Boquerón is something of the wild child of west coast fishing towns, a place that pulses with the colorful beats of the Caribbean, and colorful characters who wander among wooden-shack restaurants and open-air food stalls. Rightly famous for its sheltered balneario and up-and-coming marina, Boquerón is surrounded by a verdant patchwork of refuges, nature reserves and state forests – a nuance that lends the settlement a refreshing small-town, semirural feel. Down here in the island’s extreme southwestern corner, a tangible sense of isolation contrasts with the maelstrom elsewhere and many stressed-out sanjuaneros happily tackle the three-hour drive from the capital to bliss out on the region’s palm-shaded beaches.
Historically, Boquerón’s legacy is possibly even older than Caparra’s.

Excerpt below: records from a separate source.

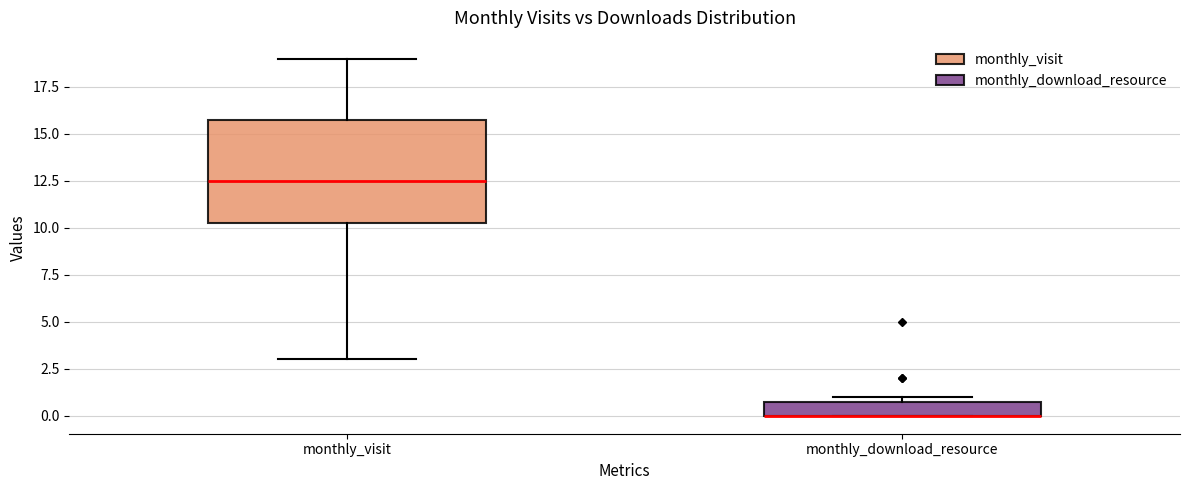

Comparing the boxes themselves (not the whiskers), which one is the tallest?

monthly_visit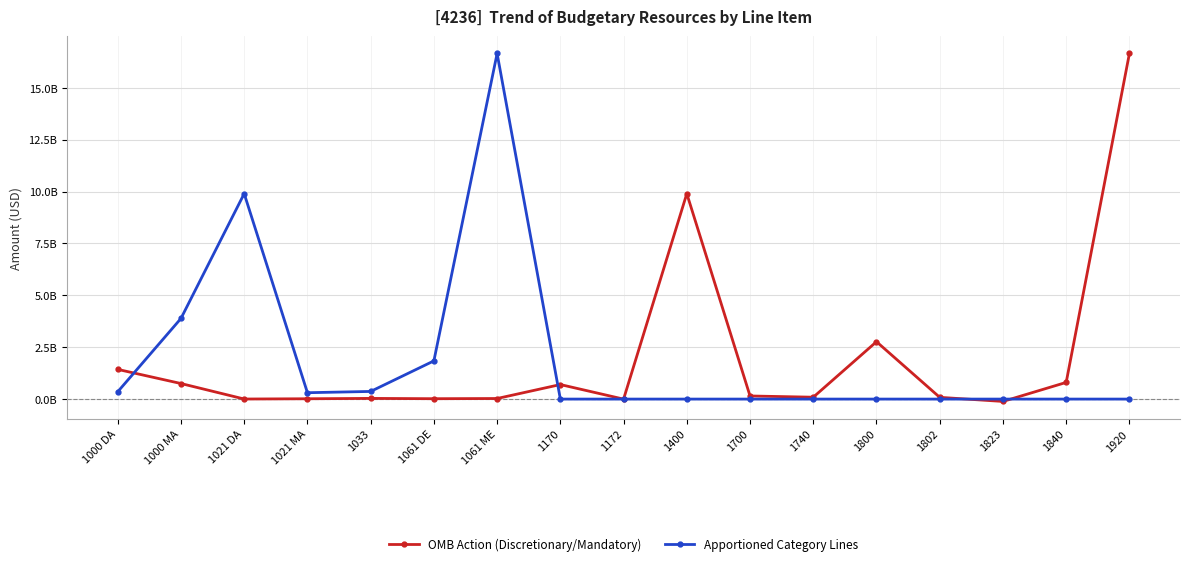

Which category has the lowest value in the Apportioned Category Lines series?

1170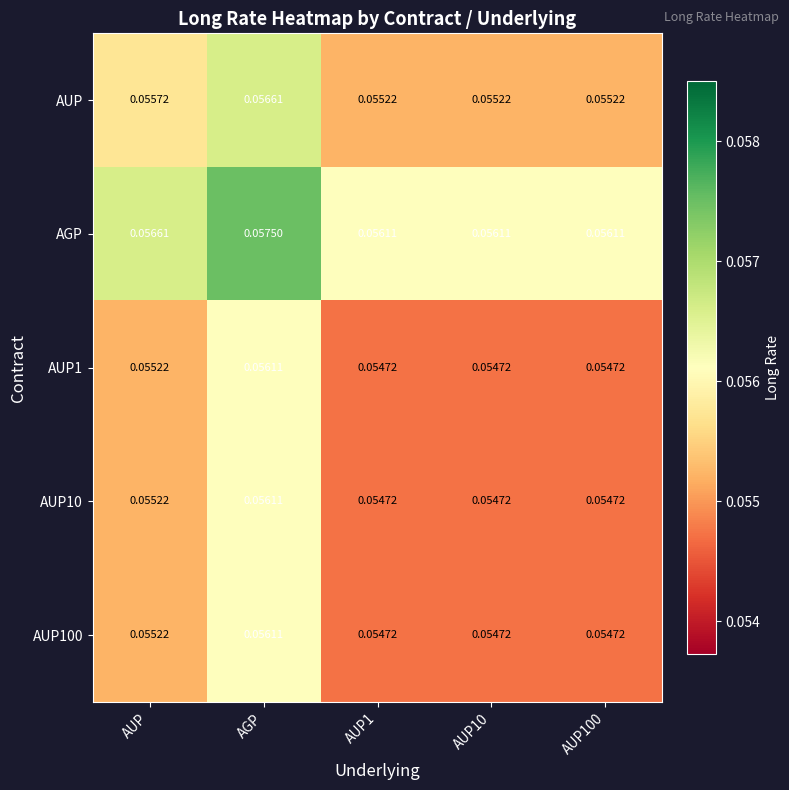

At which category is the sum across all series the highest?

AGP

Certain scholars have claimed that this is where Columbus first set anchor when he ‘discovered’ the island of Puerto Rico in 1493. However, no town existed here until the 1700s and the new colony’s administrative focus was ultimately centered further to the east.
Boquerón attracts travelers of all types, from wealthy yachters to brightly dressed Rastafarians, and has lately become a favorite destination for islanders. But with few restaurants outside the standard mom-and-pop luncheonettes, the atmosphere remains informal and relaxed. There’s a lot of fun to be had at the waterfront, particularly at night when the two main roads are shut down to traffic and people can indulge in the favorite Caribbean pastime of limin’ – hanging out, chilling, and moving from one bar to another with a drink in hand.